Abstract

Immune thrombocytopenia (ITP) patients who have major bleeding complications require urgent platelet count increase with immunoglobulin rescue therapy (IRT), which is a procedure related to high cost impact for healthcare systems. Therefore, this study aimed to estimate the budget impact of including eltrombopag olamine for ITP patients who had insufficient response to corticosteroids, immunoglobulins or splenectomy in the Brazilian Private Healthcare System (BPHS). A budget impact model was developed to estimate total cost of including eltrombopag olamine in BPHS. To determine the eligible patient population, an epidemiological approach was adopted, considering total of adult beneficiaries in BPHS, ITP prevalence of 16.5/100,000 inhabitants, patients who need treatment (50%) and ITP patients who are refractory to first-line treatment (85%). Watch and rescue (WR) was the comparator. Estimated per year usage of IRT was estimated in 4.5 (Weitz, 2012). Reduction of IRT usage in consequence of eltrombopag administration was obtained from Elgebaly, 2016. A five-year time horizon was considered. Cost of treatment considered direct medical costs obtained from the Brazilian official price list - considering factory price (18% VAT) and calculated according to the average eltrombopag dosage published in RAISE study. Average costs related to IRT were obtained from an analysis of the Brazilian private market database published by Kim, 2019. Market share of eltrombopag was estimated in 40% in the first year after incorporation and 80% in the fifth year.

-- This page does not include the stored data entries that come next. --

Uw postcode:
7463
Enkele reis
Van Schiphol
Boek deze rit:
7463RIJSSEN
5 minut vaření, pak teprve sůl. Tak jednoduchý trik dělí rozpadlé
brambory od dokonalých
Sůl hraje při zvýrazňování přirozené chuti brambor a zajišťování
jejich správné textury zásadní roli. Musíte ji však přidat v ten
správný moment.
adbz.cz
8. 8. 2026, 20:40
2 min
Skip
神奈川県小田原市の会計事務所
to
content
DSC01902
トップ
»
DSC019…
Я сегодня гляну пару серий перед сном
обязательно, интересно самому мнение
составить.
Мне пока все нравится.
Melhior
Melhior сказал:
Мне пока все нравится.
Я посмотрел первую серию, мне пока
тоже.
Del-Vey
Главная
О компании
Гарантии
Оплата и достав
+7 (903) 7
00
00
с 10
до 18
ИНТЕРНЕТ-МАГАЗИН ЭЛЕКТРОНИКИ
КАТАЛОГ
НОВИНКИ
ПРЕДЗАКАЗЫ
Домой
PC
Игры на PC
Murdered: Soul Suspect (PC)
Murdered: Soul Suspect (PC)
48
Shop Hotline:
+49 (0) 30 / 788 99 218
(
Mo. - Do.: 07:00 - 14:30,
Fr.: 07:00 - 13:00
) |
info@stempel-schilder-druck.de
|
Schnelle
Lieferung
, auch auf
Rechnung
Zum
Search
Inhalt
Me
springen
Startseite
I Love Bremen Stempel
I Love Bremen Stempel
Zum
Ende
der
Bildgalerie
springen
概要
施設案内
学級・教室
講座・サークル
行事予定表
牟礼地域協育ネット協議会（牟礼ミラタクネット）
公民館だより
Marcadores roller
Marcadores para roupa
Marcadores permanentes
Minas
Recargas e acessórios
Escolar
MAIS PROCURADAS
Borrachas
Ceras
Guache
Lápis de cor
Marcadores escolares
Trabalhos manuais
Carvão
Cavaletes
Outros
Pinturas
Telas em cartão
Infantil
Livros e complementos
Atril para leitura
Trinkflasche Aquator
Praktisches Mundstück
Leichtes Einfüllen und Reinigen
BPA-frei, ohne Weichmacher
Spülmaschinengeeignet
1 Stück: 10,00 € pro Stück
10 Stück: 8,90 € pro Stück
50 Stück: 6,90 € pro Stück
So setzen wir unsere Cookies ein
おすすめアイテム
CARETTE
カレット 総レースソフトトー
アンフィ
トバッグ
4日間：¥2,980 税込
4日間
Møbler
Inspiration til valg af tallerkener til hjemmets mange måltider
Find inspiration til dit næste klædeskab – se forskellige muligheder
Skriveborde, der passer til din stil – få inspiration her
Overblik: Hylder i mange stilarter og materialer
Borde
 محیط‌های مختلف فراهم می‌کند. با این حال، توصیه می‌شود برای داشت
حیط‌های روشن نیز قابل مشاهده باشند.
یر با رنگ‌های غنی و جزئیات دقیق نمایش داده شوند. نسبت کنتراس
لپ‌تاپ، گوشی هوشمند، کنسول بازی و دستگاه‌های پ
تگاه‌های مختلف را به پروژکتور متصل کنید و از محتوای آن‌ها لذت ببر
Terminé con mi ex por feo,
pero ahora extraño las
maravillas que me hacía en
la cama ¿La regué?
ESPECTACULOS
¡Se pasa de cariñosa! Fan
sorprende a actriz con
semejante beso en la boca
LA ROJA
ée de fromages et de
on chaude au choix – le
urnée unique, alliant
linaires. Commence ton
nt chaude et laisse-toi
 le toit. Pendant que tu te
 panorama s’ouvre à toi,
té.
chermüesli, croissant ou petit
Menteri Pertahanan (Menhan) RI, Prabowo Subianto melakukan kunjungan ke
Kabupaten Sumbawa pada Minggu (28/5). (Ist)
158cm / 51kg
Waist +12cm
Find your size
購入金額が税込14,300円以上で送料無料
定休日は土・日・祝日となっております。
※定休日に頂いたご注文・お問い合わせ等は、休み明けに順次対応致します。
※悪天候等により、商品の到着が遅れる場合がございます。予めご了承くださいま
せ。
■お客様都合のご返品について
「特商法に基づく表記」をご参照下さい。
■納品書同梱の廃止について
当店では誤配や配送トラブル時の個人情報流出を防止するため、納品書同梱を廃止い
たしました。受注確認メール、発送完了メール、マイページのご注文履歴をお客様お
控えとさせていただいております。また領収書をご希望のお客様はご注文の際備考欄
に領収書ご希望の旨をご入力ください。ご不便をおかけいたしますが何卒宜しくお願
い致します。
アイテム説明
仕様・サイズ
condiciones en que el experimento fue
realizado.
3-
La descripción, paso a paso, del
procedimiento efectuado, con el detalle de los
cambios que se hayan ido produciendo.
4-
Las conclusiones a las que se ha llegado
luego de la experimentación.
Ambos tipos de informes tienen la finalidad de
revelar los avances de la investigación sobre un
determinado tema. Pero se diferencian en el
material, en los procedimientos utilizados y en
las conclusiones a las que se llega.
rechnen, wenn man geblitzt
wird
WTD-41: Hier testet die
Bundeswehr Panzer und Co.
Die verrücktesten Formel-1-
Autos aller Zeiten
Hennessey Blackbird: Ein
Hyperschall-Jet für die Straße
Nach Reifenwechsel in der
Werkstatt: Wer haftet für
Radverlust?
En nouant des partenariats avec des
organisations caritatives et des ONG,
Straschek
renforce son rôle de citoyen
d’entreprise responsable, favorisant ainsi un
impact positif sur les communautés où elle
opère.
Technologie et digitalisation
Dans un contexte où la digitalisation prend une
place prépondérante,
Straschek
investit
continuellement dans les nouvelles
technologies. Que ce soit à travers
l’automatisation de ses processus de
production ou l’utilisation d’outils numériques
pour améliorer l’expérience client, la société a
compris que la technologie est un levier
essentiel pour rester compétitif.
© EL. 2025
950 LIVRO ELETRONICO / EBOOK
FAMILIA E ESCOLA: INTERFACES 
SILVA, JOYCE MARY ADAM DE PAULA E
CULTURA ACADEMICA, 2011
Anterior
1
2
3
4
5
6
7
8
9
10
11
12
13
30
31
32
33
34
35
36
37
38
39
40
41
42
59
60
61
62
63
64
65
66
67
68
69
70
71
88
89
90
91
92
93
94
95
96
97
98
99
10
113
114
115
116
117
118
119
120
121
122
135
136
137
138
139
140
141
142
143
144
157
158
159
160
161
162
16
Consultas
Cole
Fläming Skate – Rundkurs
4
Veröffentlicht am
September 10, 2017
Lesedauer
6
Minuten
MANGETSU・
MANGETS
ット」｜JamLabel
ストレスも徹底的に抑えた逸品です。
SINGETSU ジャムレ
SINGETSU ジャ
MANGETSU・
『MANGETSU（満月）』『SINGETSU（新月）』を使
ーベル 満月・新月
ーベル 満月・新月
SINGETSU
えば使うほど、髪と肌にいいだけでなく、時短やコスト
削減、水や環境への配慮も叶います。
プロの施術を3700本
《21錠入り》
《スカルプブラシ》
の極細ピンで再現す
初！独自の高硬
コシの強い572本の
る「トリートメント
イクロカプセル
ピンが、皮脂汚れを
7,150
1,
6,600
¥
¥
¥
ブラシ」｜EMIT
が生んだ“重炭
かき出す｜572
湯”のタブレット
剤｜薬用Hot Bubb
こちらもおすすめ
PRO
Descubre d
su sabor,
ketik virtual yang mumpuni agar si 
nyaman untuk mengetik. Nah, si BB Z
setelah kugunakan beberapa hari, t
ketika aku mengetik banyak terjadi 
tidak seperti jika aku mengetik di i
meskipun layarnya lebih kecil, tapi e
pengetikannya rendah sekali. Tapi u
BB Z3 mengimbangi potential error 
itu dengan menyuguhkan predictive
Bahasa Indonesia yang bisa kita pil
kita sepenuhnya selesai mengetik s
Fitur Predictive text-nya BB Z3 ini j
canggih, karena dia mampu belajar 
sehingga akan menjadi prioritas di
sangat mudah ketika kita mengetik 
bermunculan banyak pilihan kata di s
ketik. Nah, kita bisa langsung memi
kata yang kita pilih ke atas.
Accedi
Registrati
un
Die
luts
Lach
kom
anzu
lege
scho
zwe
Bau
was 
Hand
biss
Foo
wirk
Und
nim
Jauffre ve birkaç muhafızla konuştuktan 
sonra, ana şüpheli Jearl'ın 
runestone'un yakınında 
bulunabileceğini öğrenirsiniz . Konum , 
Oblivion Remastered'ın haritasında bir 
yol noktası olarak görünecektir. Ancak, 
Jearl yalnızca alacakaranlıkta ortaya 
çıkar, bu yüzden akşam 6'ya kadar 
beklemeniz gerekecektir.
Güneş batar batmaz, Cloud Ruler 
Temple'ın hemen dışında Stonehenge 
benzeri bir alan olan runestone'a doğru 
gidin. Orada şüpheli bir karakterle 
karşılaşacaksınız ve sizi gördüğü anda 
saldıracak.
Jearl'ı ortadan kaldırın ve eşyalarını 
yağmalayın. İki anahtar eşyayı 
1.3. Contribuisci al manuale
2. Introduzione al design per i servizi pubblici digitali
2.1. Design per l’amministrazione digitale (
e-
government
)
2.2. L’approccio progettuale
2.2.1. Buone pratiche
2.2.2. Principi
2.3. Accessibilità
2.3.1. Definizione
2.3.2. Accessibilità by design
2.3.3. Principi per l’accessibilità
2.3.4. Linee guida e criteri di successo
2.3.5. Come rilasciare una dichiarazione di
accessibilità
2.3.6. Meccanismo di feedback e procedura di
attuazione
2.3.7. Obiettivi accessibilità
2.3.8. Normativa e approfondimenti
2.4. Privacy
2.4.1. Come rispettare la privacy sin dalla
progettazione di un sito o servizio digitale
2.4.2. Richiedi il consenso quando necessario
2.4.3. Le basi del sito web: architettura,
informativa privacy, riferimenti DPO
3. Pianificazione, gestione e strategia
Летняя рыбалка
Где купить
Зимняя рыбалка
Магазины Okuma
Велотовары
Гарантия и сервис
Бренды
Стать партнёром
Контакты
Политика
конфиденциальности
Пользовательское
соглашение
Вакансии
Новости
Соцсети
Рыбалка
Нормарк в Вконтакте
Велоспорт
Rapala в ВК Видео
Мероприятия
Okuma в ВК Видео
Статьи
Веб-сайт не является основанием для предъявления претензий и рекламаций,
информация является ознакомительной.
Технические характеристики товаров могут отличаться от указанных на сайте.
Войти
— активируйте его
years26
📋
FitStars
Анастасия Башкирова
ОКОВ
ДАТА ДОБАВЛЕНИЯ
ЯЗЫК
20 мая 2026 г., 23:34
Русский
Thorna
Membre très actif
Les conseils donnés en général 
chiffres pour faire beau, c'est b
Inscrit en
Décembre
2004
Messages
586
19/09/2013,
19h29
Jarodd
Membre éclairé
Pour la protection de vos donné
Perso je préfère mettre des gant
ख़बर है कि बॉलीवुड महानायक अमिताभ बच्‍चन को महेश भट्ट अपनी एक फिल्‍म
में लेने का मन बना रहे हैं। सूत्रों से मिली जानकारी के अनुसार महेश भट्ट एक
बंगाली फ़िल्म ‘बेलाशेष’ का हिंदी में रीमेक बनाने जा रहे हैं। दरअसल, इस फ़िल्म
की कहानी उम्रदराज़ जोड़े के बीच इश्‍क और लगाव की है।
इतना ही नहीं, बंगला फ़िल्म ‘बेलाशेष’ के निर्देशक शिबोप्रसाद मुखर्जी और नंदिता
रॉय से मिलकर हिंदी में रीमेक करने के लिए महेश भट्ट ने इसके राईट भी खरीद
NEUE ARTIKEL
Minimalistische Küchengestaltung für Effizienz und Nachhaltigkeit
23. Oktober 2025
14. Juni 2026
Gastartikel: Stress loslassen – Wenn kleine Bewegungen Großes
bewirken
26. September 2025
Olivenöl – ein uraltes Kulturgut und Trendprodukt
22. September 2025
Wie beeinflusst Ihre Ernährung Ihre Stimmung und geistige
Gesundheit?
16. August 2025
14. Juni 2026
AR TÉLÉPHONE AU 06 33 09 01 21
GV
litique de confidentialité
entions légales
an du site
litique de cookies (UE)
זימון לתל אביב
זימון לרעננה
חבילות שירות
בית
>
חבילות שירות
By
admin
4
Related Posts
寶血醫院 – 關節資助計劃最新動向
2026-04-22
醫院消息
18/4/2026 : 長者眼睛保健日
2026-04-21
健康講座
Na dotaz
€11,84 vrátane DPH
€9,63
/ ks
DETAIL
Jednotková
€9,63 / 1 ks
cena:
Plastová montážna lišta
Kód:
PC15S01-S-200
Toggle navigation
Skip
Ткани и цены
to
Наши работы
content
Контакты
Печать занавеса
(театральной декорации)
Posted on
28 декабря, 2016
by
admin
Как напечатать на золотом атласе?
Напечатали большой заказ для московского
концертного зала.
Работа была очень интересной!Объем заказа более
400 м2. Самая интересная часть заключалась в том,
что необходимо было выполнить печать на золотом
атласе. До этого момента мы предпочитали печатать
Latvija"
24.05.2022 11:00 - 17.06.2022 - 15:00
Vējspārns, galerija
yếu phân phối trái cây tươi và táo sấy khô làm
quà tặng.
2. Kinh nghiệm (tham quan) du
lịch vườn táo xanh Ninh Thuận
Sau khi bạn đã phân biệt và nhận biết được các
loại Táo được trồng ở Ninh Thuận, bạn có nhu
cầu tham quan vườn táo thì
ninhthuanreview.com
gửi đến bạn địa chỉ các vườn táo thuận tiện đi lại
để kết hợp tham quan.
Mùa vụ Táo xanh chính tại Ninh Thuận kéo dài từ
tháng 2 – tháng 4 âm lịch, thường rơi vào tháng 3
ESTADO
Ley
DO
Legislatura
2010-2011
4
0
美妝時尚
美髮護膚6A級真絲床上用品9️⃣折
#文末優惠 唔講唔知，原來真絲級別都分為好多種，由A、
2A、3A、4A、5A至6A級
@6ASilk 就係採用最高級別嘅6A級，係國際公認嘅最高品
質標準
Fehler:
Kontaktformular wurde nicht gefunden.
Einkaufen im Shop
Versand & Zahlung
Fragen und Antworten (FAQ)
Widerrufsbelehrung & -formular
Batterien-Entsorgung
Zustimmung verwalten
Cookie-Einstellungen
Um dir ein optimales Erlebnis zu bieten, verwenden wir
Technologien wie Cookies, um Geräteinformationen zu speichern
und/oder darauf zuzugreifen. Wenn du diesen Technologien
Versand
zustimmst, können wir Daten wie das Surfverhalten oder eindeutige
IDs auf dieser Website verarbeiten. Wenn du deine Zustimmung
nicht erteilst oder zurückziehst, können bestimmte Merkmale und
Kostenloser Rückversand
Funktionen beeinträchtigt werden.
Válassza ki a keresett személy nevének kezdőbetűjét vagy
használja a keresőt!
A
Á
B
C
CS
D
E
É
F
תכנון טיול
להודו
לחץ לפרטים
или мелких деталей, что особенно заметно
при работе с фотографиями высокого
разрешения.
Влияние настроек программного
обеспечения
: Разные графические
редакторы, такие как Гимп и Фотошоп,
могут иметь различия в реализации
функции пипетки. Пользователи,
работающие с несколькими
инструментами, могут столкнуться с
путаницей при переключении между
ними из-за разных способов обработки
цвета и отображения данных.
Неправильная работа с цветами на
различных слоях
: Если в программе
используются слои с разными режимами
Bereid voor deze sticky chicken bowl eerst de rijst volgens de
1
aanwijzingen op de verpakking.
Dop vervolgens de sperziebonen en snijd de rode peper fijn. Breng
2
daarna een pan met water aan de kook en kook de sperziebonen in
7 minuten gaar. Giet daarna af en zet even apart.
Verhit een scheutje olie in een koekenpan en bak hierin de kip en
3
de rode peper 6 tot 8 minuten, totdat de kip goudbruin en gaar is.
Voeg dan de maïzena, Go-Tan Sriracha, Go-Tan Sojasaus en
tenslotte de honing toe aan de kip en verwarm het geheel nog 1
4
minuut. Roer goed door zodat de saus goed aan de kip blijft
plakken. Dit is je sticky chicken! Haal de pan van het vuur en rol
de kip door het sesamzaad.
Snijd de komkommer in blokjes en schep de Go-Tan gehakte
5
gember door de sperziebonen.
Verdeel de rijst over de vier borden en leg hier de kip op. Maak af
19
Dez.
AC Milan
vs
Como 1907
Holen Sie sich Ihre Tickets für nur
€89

WR resulted in a cost of BRL281,338 per patient/year, on the other hand, treatment with eltrombopag cost BRL243,628. Cost of treatment per patient/year showed the use of eltrombopag resulted in savings of BRL37,710. In ITP total population eligible to treatment, eltrombopag inclusion promoted an accumulated economic saving of BRL272,2 million in five years. Eltrombopag would lead to savings to BPHS generated by reduction in need of IRT in comparison to WR scenario.